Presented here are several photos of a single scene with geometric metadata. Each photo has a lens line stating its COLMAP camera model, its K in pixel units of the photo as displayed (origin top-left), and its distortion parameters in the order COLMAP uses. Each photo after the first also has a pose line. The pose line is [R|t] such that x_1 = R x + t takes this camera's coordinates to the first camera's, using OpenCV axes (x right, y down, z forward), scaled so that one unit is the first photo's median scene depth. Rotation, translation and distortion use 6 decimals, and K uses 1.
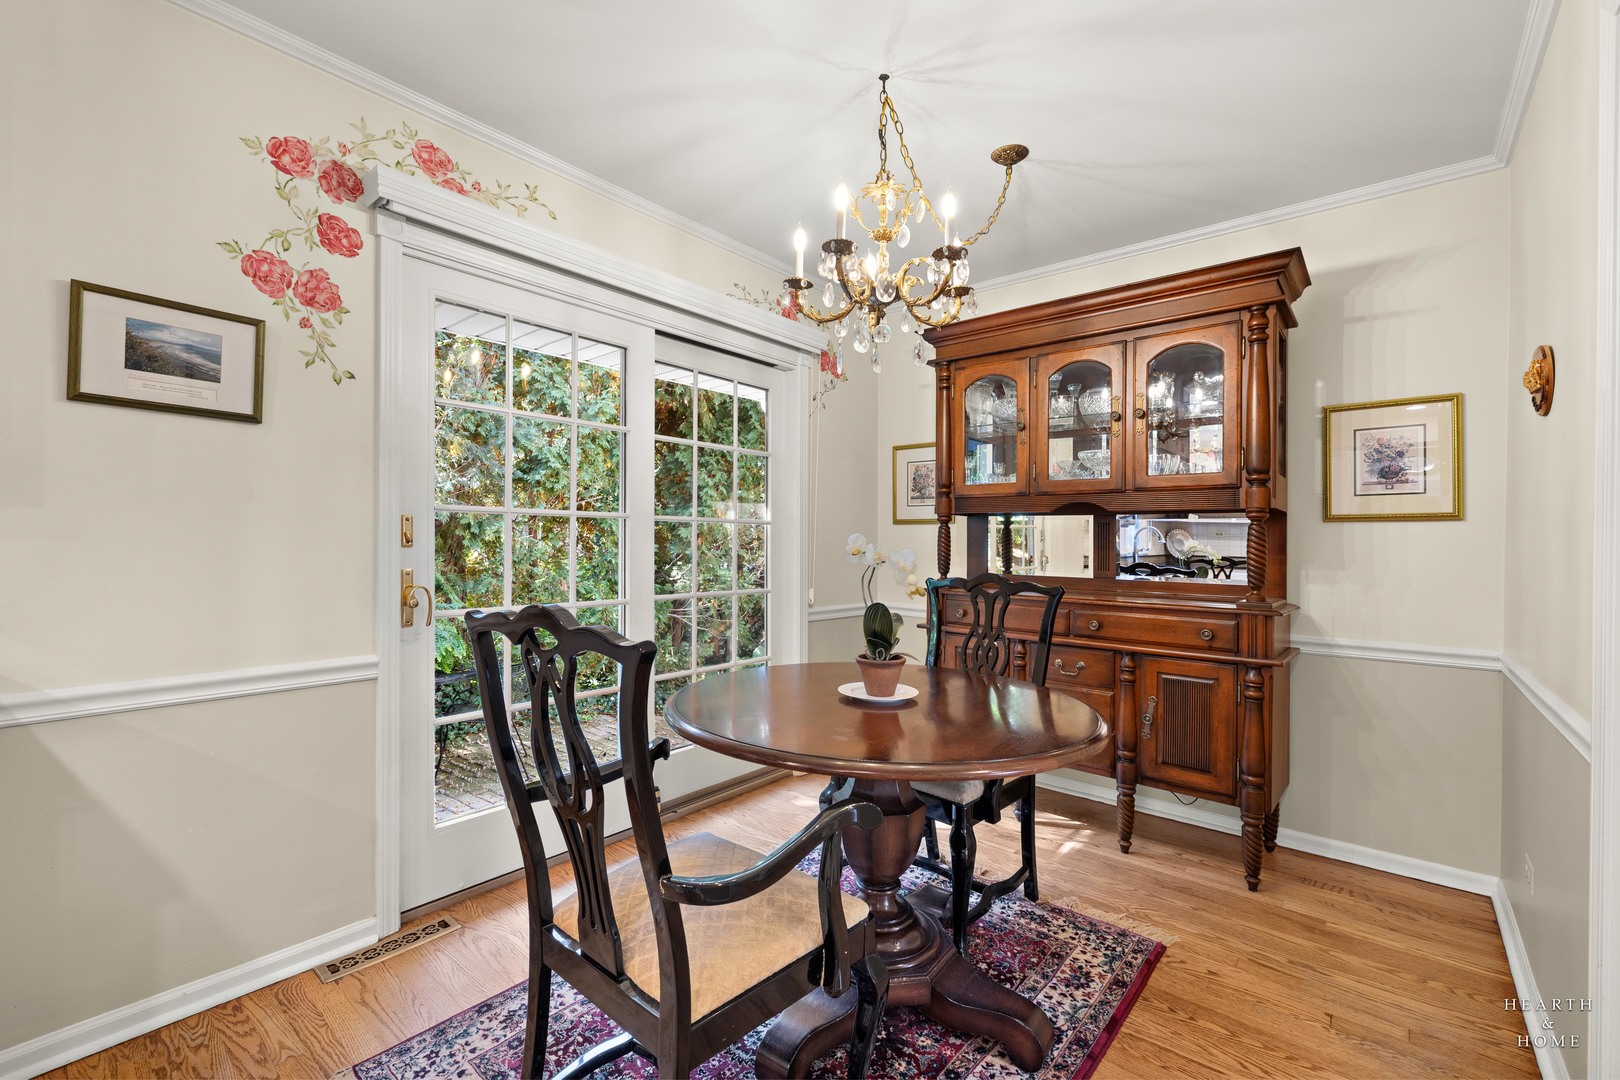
lens RADIAL K [[691.6, 0, 810.0], [0, 691.6, 540.0], [0, 0, 1]] dist [-0.000522, -0.000062]
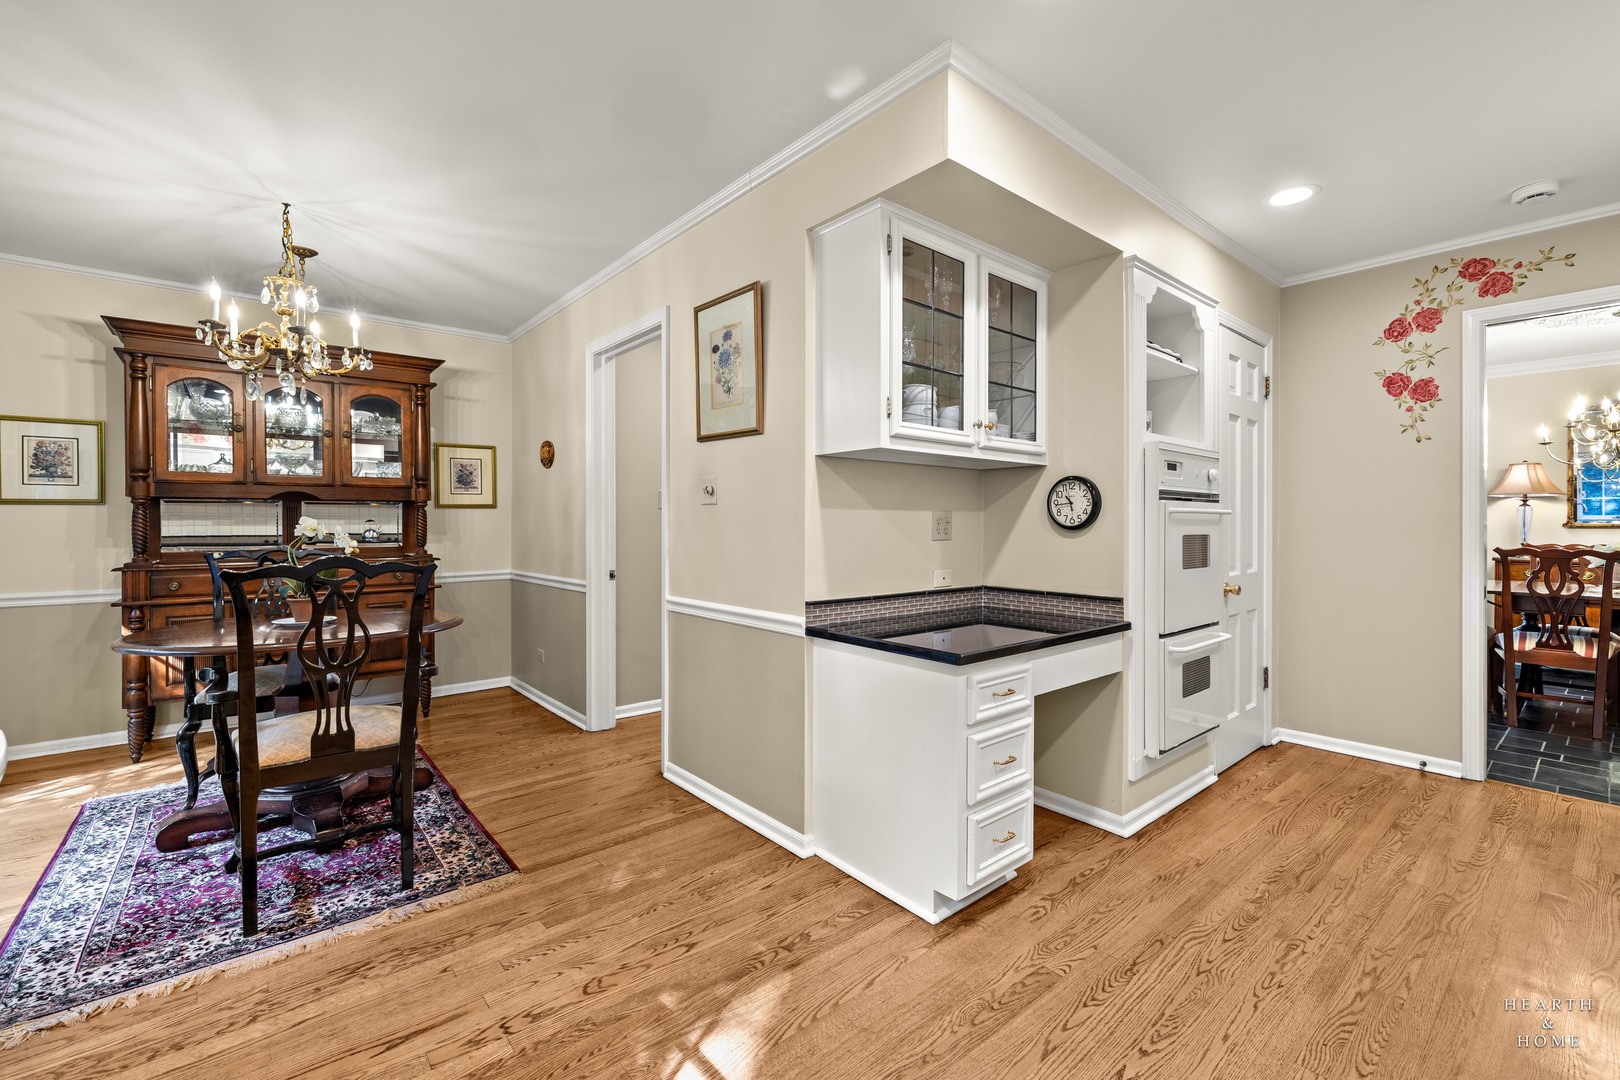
lens RADIAL K [[680.7, 0, 809.1], [0, 680.7, 518.5], [0, 0, 1]] dist [-0.000651, -0.000037]
pose [[0.171090, -0.007957, 0.985223, -0.828237], [0.005232, 0.999961, 0.007167, -0.007338], [-0.985242, 0.003928, 0.171125, -0.244232]]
==*==
> **Exercise details**
Your answer must be the full listing, word for word, minus any images.

> **Answer section**
Presented here are several photos of a single scene with geometric metadata. Each photo has a lens line stating its COLMAP camera model, its K in pixel units of the photo as displayed (origin top-left), and its distortion parameters in the order COLMAP uses. Each photo after the first also has a pose line. The pose line is [R|t] such that x_1 = R x + t takes this camera's coordinates to the first camera's, using OpenCV axes (x right, y down, z forward), scaled so that one unit is the first photo's median scene depth. Rotation, translation and distortion use 6 decimals, and K uses 1.
lens RADIAL K [[691.6, 0, 810.0], [0, 691.6, 540.0], [0, 0, 1]] dist [-0.000522, -0.000062]
lens RADIAL K [[680.7, 0, 809.1], [0, 680.7, 518.5], [0, 0, 1]] dist [-0.000651, -0.000037]
pose [[0.171090, -0.007957, 0.985223, -0.828237], [0.005232, 0.999961, 0.007167, -0.007338], [-0.985242, 0.003928, 0.171125, -0.244232]]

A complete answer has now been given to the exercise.